··· Dataset extract

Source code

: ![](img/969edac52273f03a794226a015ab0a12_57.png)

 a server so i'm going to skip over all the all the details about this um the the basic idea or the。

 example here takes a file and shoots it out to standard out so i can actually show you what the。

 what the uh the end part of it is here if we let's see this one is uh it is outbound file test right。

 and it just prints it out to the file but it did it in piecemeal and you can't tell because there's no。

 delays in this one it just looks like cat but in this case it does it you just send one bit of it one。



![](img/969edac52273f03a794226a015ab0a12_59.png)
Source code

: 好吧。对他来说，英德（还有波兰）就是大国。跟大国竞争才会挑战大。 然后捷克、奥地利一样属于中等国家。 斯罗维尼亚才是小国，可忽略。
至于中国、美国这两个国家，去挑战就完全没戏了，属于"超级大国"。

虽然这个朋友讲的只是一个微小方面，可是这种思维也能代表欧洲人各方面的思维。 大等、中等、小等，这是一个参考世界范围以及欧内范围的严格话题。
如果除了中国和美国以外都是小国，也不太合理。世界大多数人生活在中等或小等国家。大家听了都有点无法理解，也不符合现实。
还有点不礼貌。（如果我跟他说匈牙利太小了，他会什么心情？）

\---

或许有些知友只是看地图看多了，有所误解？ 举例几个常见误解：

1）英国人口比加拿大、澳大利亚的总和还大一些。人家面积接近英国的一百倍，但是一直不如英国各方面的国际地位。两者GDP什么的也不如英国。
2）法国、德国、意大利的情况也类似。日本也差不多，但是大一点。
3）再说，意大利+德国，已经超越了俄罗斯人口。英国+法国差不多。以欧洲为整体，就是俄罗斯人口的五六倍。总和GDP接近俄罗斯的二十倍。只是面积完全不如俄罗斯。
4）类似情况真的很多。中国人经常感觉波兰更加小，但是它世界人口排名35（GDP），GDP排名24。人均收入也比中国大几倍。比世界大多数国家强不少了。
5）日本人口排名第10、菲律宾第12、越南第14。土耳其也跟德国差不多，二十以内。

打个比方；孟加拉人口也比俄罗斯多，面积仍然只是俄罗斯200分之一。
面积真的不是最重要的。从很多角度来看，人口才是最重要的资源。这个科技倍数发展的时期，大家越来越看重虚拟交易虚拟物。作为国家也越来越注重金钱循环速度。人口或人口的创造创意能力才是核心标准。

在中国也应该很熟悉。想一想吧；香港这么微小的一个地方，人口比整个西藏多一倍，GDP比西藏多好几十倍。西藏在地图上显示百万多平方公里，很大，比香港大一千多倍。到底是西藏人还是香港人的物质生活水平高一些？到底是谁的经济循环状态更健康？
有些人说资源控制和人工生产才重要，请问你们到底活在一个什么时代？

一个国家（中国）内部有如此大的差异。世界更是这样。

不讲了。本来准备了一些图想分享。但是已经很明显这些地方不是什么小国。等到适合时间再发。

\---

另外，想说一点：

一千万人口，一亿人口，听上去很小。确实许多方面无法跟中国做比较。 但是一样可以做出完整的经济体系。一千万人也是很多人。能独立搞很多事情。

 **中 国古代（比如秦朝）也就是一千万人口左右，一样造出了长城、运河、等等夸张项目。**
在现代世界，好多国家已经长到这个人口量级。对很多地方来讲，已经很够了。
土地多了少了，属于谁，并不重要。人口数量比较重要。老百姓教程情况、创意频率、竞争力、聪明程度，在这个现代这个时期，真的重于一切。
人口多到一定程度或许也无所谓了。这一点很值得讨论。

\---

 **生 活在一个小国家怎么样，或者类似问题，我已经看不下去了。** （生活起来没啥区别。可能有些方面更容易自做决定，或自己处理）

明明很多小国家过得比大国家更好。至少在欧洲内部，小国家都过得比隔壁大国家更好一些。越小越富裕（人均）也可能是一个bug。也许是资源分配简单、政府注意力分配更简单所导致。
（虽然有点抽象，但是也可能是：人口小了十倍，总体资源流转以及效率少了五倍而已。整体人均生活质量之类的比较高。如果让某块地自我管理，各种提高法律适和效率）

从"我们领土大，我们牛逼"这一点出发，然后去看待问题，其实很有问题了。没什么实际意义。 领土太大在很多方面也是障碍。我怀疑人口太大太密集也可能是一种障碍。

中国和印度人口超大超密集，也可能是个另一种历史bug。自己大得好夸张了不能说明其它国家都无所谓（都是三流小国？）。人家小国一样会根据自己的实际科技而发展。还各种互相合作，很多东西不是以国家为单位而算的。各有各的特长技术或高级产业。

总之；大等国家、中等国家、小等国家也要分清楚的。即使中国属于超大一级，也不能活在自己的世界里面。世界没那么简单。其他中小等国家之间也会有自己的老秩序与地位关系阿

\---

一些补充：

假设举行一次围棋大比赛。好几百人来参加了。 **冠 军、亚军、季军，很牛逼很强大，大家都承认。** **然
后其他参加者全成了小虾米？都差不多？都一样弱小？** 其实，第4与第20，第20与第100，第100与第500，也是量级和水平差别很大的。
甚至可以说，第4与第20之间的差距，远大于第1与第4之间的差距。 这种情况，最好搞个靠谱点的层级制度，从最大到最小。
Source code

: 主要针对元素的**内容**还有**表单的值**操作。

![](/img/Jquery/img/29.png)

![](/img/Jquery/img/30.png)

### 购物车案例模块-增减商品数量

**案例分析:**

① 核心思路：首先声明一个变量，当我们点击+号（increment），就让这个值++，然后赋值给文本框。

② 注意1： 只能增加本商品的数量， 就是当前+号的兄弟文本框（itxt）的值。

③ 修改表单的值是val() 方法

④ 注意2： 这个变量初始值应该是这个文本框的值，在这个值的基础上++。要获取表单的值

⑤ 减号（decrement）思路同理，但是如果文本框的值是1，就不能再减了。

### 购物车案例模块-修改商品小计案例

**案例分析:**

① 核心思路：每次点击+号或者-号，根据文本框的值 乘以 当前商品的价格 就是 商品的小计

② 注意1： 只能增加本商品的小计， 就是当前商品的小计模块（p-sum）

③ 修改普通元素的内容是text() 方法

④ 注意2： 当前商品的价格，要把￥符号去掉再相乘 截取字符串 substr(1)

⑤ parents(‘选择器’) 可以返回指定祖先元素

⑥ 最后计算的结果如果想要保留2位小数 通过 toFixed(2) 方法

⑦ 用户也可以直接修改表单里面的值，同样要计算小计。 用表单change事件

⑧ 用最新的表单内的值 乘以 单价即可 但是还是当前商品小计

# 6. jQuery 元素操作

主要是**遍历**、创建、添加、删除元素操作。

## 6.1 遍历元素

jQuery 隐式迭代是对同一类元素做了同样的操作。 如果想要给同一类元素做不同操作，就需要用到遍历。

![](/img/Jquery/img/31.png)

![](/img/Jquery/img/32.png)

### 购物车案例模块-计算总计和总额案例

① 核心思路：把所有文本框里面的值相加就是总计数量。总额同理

······

*Exercise goal*. Copy out the lines from the one containing "① 核心思路：每次点击+号或者-号，根据文本框的值 乘以 当前商品的价格 就是 商品的小计" through the one containing "## 6.1 遍历元素", with both of those lines included.

*Answer section*.
① 核心思路：每次点击+号或者-号，根据文本框的值 乘以 当前商品的价格 就是 商品的小计

② 注意1： 只能增加本商品的小计， 就是当前商品的小计模块（p-sum）

③ 修改普通元素的内容是text() 方法

④ 注意2： 当前商品的价格，要把￥符号去掉再相乘 截取字符串 substr(1)

⑤ parents(‘选择器’) 可以返回指定祖先元素

⑥ 最后计算的结果如果想要保留2位小数 通过 toFixed(2) 方法

⑦ 用户也可以直接修改表单里面的值，同样要计算小计。 用表单change事件

⑧ 用最新的表单内的值 乘以 单价即可 但是还是当前商品小计

# 6. jQuery 元素操作

主要是**遍历**、创建、添加、删除元素操作。

## 6.1 遍历元素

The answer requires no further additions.